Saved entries
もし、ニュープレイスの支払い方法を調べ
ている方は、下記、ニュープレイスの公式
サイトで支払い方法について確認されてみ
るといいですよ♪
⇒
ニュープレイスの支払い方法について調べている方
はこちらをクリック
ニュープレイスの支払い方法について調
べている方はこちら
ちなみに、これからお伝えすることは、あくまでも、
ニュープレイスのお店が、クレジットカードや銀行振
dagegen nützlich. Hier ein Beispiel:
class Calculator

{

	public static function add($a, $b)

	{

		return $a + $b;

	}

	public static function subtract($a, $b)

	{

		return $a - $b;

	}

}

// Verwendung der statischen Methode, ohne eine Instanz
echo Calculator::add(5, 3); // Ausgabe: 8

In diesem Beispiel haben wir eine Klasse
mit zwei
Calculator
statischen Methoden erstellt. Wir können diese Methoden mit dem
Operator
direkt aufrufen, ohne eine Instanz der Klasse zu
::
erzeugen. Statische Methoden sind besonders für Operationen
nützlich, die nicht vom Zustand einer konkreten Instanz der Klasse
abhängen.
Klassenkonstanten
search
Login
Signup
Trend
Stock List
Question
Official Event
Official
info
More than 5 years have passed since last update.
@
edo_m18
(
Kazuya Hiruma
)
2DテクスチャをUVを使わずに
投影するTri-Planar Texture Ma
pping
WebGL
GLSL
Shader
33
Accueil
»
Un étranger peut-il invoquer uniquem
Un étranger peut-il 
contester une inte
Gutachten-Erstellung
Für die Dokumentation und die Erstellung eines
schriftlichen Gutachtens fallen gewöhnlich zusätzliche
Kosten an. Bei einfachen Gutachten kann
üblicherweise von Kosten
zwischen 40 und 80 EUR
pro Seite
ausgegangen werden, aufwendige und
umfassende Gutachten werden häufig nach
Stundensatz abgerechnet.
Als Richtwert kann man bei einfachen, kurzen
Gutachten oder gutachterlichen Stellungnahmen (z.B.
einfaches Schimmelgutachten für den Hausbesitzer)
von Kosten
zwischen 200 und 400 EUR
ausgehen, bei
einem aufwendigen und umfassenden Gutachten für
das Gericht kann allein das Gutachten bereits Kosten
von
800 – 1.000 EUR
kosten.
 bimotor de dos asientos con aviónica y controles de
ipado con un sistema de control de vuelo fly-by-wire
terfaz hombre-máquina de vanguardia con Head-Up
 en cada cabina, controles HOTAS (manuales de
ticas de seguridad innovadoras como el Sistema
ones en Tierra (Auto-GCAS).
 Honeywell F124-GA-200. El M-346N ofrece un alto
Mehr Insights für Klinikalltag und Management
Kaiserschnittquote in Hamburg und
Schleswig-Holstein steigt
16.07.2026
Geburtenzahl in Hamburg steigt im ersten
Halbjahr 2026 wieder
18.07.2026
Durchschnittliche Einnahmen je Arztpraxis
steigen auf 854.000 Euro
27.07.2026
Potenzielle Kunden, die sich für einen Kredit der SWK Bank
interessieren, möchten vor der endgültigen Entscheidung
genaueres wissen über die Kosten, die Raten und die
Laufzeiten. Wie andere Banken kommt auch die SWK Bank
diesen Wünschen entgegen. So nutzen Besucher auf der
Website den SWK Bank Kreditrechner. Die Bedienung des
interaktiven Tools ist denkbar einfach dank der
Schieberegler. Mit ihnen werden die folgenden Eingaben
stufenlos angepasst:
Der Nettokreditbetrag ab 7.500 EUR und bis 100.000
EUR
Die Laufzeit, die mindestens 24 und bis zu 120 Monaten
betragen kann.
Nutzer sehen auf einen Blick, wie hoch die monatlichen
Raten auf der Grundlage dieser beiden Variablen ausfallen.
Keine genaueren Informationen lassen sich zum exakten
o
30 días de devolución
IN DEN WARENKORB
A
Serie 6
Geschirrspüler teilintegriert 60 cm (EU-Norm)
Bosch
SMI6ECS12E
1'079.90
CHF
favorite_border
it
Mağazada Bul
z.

_WORK INSTRUCTIONS_
The answer is the records above restated word for word from their opening line through the line that holds "Gutachten oder gutachterlichen", both included, and nothing else.

_REPLY TO THE EXERCISE_
もし、ニュープレイスの支払い方法を調べ
ている方は、下記、ニュープレイスの公式
サイトで支払い方法について確認されてみ
るといいですよ♪
⇒
ニュープレイスの支払い方法について調べている方
はこちらをクリック
ニュープレイスの支払い方法について調
べている方はこちら
ちなみに、これからお伝えすることは、あくまでも、
ニュープレイスのお店が、クレジットカードや銀行振
dagegen nützlich. Hier ein Beispiel:
class Calculator

{

	public static function add($a, $b)

	{

		return $a + $b;

	}

	public static function subtract($a, $b)

	{

		return $a - $b;

	}

}

// Verwendung der statischen Methode, ohne eine Instanz
echo Calculator::add(5, 3); // Ausgabe: 8

In diesem Beispiel haben wir eine Klasse
mit zwei
Calculator
statischen Methoden erstellt. Wir können diese Methoden mit dem
Operator
direkt aufrufen, ohne eine Instanz der Klasse zu
::
erzeugen. Statische Methoden sind besonders für Operationen
nützlich, die nicht vom Zustand einer konkreten Instanz der Klasse
abhängen.
Klassenkonstanten
search
Login
Signup
Trend
Stock List
Question
Official Event
Official
info
More than 5 years have passed since last update.
@
edo_m18
(
Kazuya Hiruma
)
2DテクスチャをUVを使わずに
投影するTri-Planar Texture Ma
pping
WebGL
GLSL
Shader
33
Accueil
»
Un étranger peut-il invoquer uniquem
Un étranger peut-il 
contester une inte
Gutachten-Erstellung
Für die Dokumentation und die Erstellung eines
schriftlichen Gutachtens fallen gewöhnlich zusätzliche
Kosten an. Bei einfachen Gutachten kann
üblicherweise von Kosten
zwischen 40 und 80 EUR
pro Seite
ausgegangen werden, aufwendige und
umfassende Gutachten werden häufig nach
Stundensatz abgerechnet.
Als Richtwert kann man bei einfachen, kurzen
Gutachten oder gutachterlichen Stellungnahmen (z.B.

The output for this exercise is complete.